Enclosure, Loughlinstown, Co. Kildare
Co. Kildare |
Enclosures
Somewhere beneath a worked tillage field near Loughlinstown in Co. Kildare, a circular enclosure lies almost entirely out of sight. It does not survive as earthwork or stonework; it exists, at present, only as a cropmark, the kind of subtle discolouration in growing or ripening crops that reveals buried features to anyone looking down from above at the right moment. These marks appear because a filled-in ditch retains moisture and nutrients differently from the surrounding soil, causing the plants directly above it to grow slightly taller or greener, or to ripen at a different rate. The result, invisible at ground level, becomes legible from altitude.
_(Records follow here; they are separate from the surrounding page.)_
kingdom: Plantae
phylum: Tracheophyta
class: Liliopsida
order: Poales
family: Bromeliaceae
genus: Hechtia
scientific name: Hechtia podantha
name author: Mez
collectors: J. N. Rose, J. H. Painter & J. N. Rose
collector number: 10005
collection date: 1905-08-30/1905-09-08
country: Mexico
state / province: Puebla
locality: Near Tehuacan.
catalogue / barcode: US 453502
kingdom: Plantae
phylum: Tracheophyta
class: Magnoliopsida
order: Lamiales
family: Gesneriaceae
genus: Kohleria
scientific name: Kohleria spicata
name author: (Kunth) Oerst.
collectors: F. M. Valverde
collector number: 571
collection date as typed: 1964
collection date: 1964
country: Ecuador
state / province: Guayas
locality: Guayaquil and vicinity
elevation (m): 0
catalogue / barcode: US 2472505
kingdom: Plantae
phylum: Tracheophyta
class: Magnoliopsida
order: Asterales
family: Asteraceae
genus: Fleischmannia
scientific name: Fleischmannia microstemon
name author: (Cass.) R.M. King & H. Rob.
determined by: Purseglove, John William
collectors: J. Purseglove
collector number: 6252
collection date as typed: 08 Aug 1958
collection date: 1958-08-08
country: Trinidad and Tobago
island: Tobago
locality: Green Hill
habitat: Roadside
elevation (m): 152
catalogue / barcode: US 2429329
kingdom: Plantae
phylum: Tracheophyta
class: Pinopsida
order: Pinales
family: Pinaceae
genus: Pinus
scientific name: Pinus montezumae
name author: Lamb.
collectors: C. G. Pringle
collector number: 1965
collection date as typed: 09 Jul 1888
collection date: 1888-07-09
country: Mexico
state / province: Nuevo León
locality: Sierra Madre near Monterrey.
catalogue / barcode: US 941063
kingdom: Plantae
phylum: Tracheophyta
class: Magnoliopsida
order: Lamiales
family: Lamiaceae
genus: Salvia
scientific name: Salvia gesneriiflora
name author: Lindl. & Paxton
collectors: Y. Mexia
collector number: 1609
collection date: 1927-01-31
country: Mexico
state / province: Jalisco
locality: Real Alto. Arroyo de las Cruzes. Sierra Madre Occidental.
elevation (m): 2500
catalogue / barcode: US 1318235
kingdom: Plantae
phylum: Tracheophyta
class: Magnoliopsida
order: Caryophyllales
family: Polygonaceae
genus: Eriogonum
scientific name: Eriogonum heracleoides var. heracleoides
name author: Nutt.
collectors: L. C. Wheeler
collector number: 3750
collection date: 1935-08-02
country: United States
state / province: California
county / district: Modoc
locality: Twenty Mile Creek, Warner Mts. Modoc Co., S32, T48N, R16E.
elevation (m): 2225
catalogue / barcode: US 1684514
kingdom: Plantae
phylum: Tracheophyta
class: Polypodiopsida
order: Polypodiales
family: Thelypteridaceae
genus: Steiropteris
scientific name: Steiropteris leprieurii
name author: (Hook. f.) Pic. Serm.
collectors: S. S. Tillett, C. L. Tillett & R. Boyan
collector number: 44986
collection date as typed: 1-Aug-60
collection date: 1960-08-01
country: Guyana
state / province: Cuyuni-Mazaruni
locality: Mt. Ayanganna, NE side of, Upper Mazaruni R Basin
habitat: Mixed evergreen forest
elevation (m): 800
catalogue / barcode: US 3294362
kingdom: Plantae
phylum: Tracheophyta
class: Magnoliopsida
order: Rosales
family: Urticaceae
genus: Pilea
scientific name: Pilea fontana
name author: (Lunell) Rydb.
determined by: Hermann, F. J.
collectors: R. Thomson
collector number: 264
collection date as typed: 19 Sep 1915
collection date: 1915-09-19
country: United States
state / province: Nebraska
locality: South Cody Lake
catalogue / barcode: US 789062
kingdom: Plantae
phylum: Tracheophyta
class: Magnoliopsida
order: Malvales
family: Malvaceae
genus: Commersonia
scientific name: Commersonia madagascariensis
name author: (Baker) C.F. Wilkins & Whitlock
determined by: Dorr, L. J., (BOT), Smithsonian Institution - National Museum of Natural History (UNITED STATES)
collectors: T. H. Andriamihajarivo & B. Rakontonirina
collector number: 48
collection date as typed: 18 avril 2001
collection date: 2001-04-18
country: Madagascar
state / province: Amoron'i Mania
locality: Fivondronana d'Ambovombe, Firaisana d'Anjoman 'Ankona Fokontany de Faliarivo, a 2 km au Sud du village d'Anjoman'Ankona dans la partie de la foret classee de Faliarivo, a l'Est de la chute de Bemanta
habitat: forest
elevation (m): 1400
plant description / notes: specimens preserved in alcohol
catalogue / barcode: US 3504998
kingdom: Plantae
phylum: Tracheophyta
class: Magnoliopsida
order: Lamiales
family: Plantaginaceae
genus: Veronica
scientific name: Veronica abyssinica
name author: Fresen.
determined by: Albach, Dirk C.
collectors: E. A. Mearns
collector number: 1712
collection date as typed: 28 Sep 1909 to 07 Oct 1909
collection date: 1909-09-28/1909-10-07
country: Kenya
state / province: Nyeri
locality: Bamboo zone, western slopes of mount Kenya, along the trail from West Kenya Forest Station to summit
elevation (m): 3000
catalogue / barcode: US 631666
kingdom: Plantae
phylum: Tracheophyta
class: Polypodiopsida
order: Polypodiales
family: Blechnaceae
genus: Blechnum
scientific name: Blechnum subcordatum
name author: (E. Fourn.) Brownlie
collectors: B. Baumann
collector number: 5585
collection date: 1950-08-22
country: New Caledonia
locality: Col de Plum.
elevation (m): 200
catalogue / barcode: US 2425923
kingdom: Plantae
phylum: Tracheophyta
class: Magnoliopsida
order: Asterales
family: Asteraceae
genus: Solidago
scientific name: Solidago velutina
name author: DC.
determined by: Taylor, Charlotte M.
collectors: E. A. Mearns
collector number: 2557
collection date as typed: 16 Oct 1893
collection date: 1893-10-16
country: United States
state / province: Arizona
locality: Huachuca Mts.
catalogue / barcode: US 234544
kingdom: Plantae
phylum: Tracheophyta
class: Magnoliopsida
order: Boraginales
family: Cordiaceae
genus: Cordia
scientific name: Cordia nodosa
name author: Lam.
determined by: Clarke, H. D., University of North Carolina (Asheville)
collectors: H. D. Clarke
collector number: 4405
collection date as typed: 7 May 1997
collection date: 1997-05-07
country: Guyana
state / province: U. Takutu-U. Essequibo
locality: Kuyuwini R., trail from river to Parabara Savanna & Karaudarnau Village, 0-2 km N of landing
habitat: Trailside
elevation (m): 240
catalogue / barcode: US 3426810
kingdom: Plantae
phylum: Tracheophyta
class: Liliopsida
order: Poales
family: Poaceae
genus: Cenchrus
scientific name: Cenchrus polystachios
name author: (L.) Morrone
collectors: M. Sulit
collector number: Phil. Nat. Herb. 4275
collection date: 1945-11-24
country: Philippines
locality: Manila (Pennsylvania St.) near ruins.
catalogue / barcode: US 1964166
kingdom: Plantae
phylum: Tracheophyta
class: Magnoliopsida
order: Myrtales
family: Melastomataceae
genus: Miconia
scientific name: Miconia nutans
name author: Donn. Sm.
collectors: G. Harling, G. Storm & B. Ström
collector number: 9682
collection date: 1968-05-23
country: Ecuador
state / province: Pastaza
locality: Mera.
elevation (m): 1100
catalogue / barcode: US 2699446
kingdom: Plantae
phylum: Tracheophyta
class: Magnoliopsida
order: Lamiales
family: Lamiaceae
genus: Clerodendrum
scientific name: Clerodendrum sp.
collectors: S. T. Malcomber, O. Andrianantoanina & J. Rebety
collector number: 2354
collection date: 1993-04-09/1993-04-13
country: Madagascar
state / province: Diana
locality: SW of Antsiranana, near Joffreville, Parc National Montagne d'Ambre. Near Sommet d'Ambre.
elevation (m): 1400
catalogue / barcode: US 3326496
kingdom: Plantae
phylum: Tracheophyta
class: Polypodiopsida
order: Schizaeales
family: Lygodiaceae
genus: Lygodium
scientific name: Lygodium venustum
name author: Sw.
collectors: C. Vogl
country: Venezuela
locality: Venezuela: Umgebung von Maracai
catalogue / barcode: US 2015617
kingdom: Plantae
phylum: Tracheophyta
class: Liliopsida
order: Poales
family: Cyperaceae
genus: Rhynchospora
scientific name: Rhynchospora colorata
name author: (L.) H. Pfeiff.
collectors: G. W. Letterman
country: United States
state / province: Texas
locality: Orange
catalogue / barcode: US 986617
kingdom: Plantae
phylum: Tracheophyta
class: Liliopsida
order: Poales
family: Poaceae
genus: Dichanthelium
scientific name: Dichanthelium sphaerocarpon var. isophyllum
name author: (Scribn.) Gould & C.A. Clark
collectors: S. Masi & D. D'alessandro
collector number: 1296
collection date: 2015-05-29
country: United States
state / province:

The enclosure was reported by Jean-Charles Caillere and is visible on black and white aerial photography from 1995, as well as more recent satellite imagery from 2018. What the images show is a roughly circular form, approximately 55 metres across on its north to south axis, defined by the cropmark of a wide fosse, the term used for a ditch forming part of an enclosure boundary, running somewhere between three and four metres in width. The circuit is not complete; the fosse appears truncated along the northeast to south arc, with the traceable portion running from south through west to northeast. There are also faint indications of a second, narrower outer fosse running parallel to the first, visible at the southwest, set approximately five metres outside the inner one. A high tension electricity cable pole now stands within the northeast sector of the enclosure, a blunt reminder of how infrastructure cuts across landscape archaeology with little ceremony. Circular enclosures of this kind are a common feature of the Irish countryside; they range in date and function from prehistoric settlements to early medieval ringforts, and without excavation it is rarely possible to say which category a given example belongs to.